Exercise goal: Pictures stay out; everything else in the listing below is to be restated word for word.

Available data:
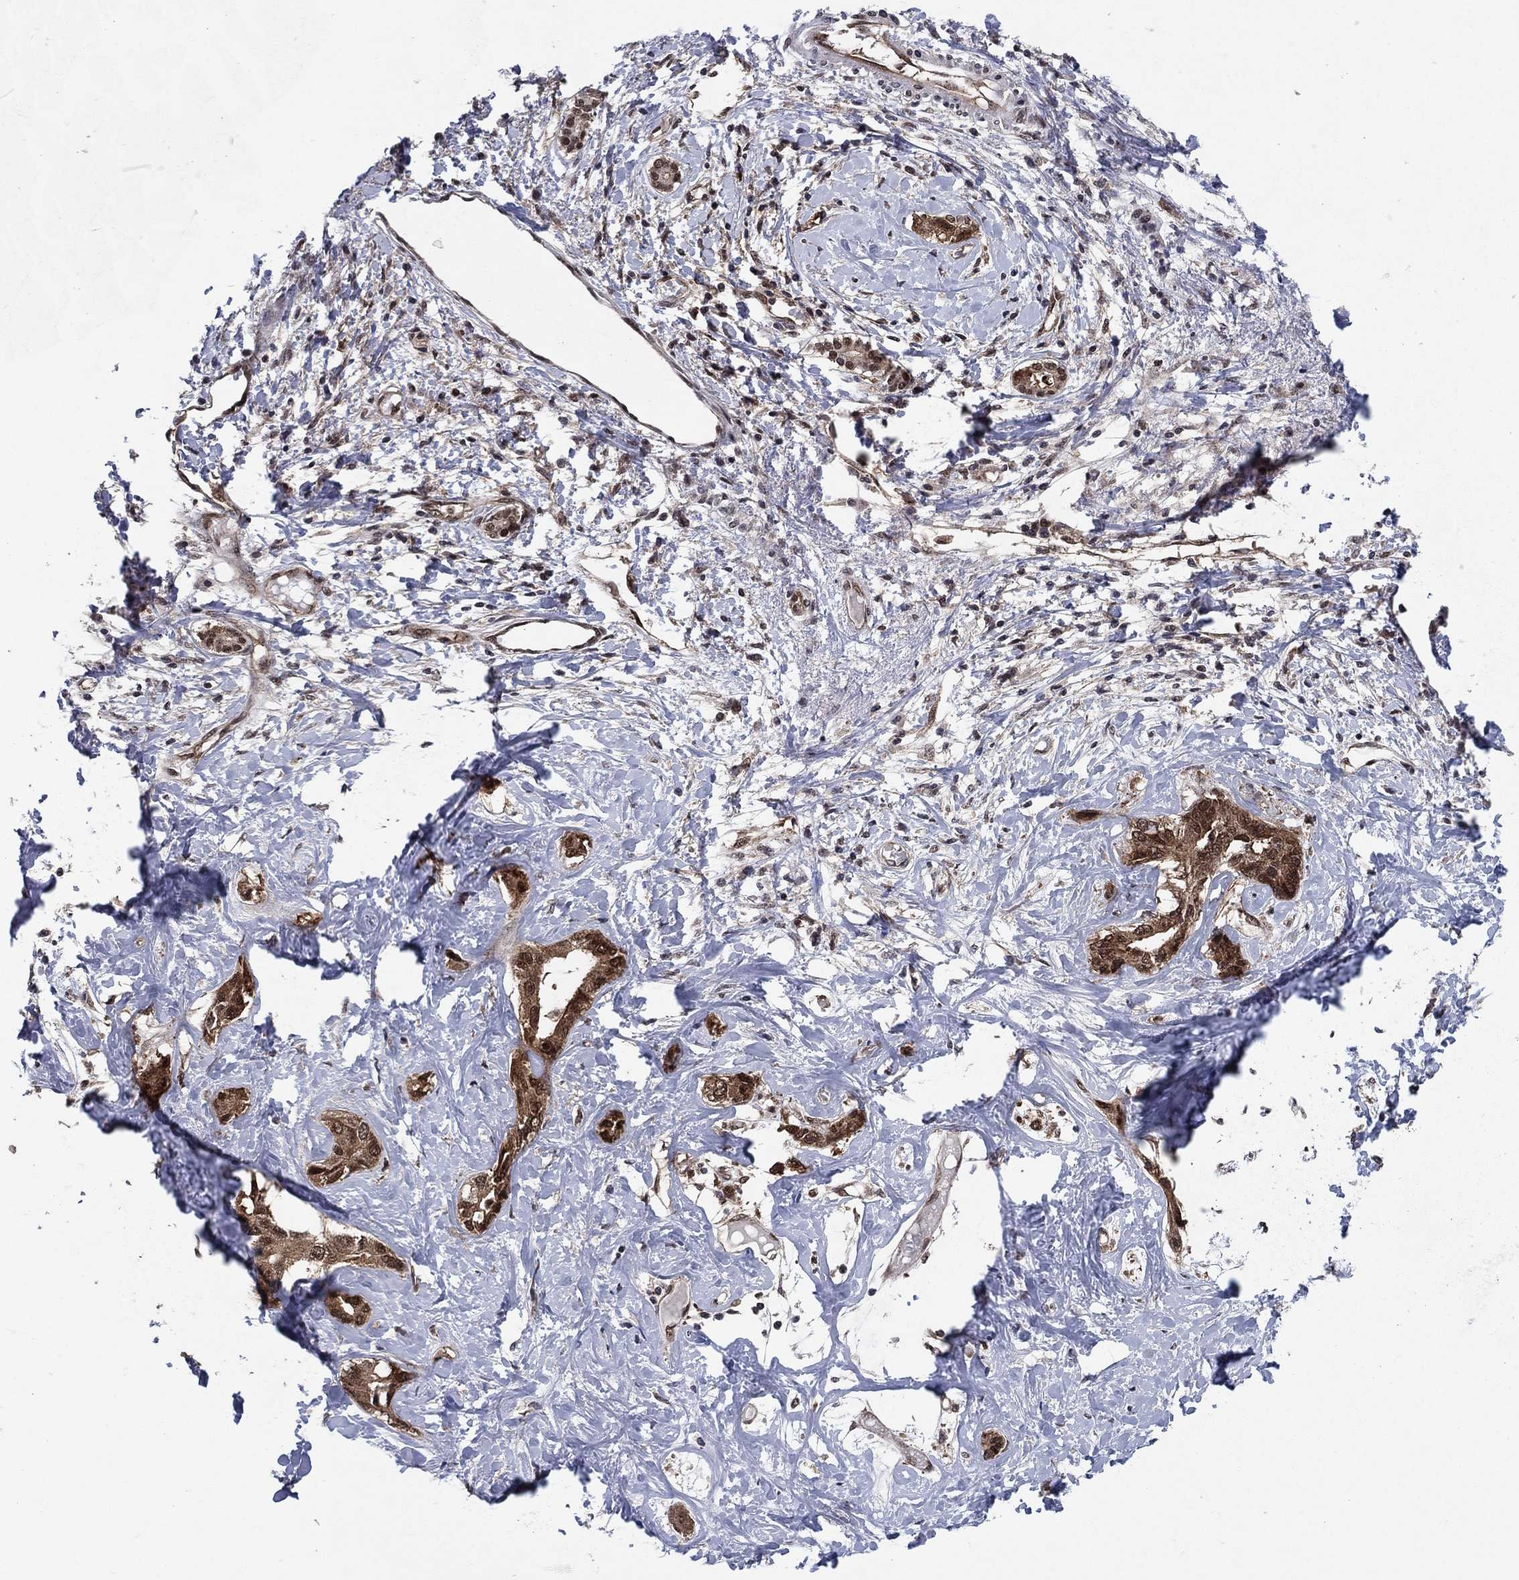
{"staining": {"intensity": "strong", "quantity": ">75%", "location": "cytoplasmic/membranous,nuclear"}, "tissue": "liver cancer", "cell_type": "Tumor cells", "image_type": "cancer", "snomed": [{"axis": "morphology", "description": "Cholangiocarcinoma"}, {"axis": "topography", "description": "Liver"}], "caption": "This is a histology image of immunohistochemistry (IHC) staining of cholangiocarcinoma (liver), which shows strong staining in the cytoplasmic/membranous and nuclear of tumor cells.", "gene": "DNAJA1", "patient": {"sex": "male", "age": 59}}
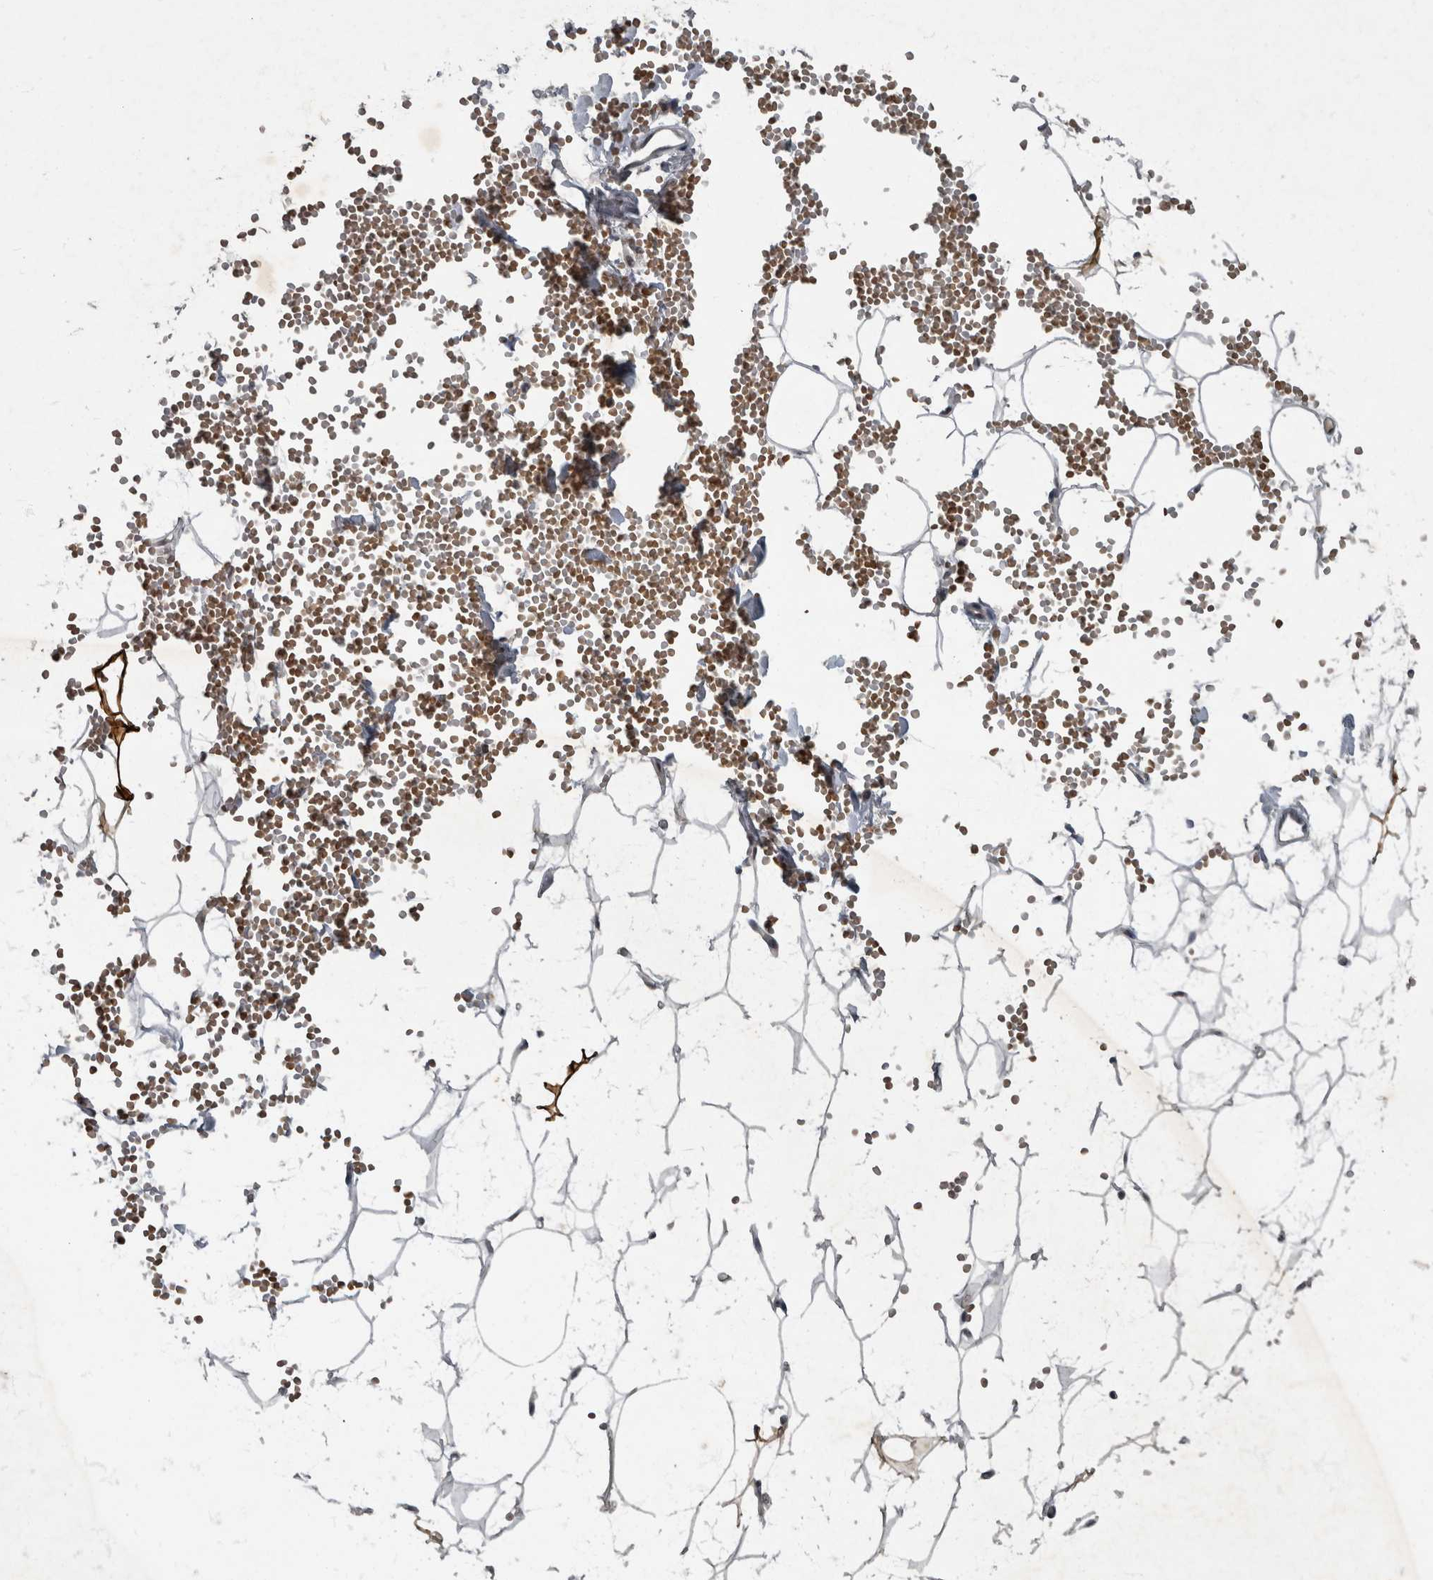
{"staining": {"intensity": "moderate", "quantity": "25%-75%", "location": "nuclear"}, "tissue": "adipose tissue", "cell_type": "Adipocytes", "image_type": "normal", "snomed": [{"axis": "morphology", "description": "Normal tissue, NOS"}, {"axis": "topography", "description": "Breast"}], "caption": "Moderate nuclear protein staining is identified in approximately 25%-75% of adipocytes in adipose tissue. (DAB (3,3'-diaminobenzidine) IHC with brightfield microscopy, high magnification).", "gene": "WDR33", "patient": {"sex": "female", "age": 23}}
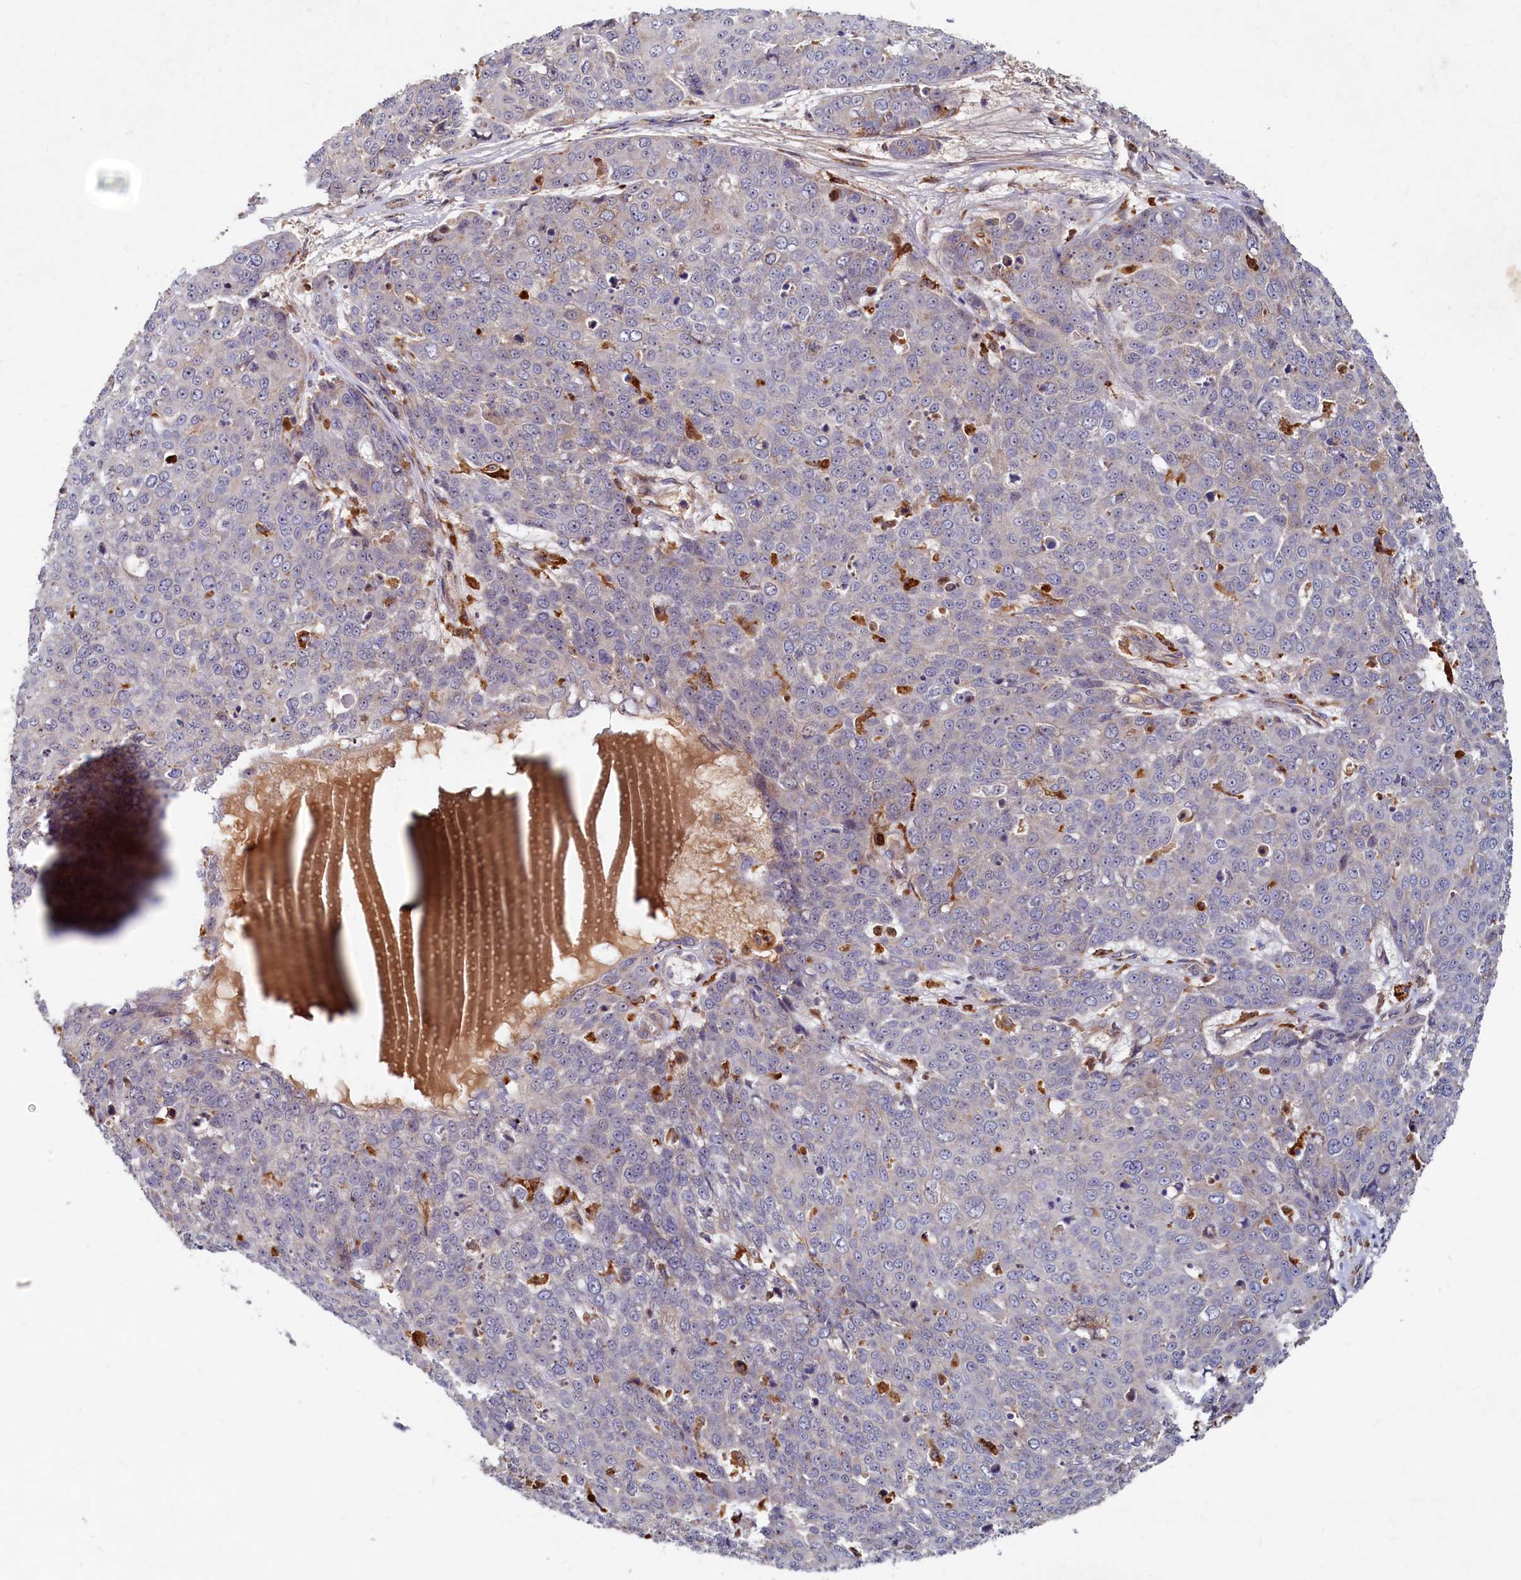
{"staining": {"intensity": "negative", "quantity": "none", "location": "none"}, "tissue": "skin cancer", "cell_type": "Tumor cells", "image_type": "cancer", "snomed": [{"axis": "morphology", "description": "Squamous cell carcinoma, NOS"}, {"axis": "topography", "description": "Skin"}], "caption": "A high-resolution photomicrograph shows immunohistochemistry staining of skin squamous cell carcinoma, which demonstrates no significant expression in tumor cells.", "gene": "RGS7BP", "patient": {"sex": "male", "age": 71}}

Solution below:
{"staining": {"intensity": "strong", "quantity": ">75%", "location": "cytoplasmic/membranous,nuclear"}, "tissue": "liver cancer", "cell_type": "Tumor cells", "image_type": "cancer", "snomed": [{"axis": "morphology", "description": "Cholangiocarcinoma"}, {"axis": "topography", "description": "Liver"}], "caption": "This is a histology image of immunohistochemistry (IHC) staining of cholangiocarcinoma (liver), which shows strong staining in the cytoplasmic/membranous and nuclear of tumor cells.", "gene": "DNAJA1", "patient": {"sex": "male", "age": 59}}
{"staining": {"intensity": "moderate", "quantity": "25%-75%", "location": "nuclear"}, "tissue": "adipose tissue", "cell_type": "Adipocytes", "image_type": "normal", "snomed": [{"axis": "morphology", "description": "Normal tissue, NOS"}, {"axis": "topography", "description": "Breast"}], "caption": "Moderate nuclear protein staining is identified in approximately 25%-75% of adipocytes in adipose tissue. (DAB (3,3'-diaminobenzidine) IHC with brightfield microscopy, high magnification).", "gene": "WDR33", "patient": {"sex": "female", "age": 23}}
{"staining": {"intensity": "negative", "quantity": "none", "location": "none"}, "tissue": "skin cancer", "cell_type": "Tumor cells", "image_type": "cancer", "snomed": [{"axis": "morphology", "description": "Squamous cell carcinoma, NOS"}, {"axis": "topography", "description": "Skin"}], "caption": "A high-resolution photomicrograph shows immunohistochemistry staining of skin squamous cell carcinoma, which demonstrates no significant expression in tumor cells.", "gene": "RGS7BP", "patient": {"sex": "male", "age": 71}}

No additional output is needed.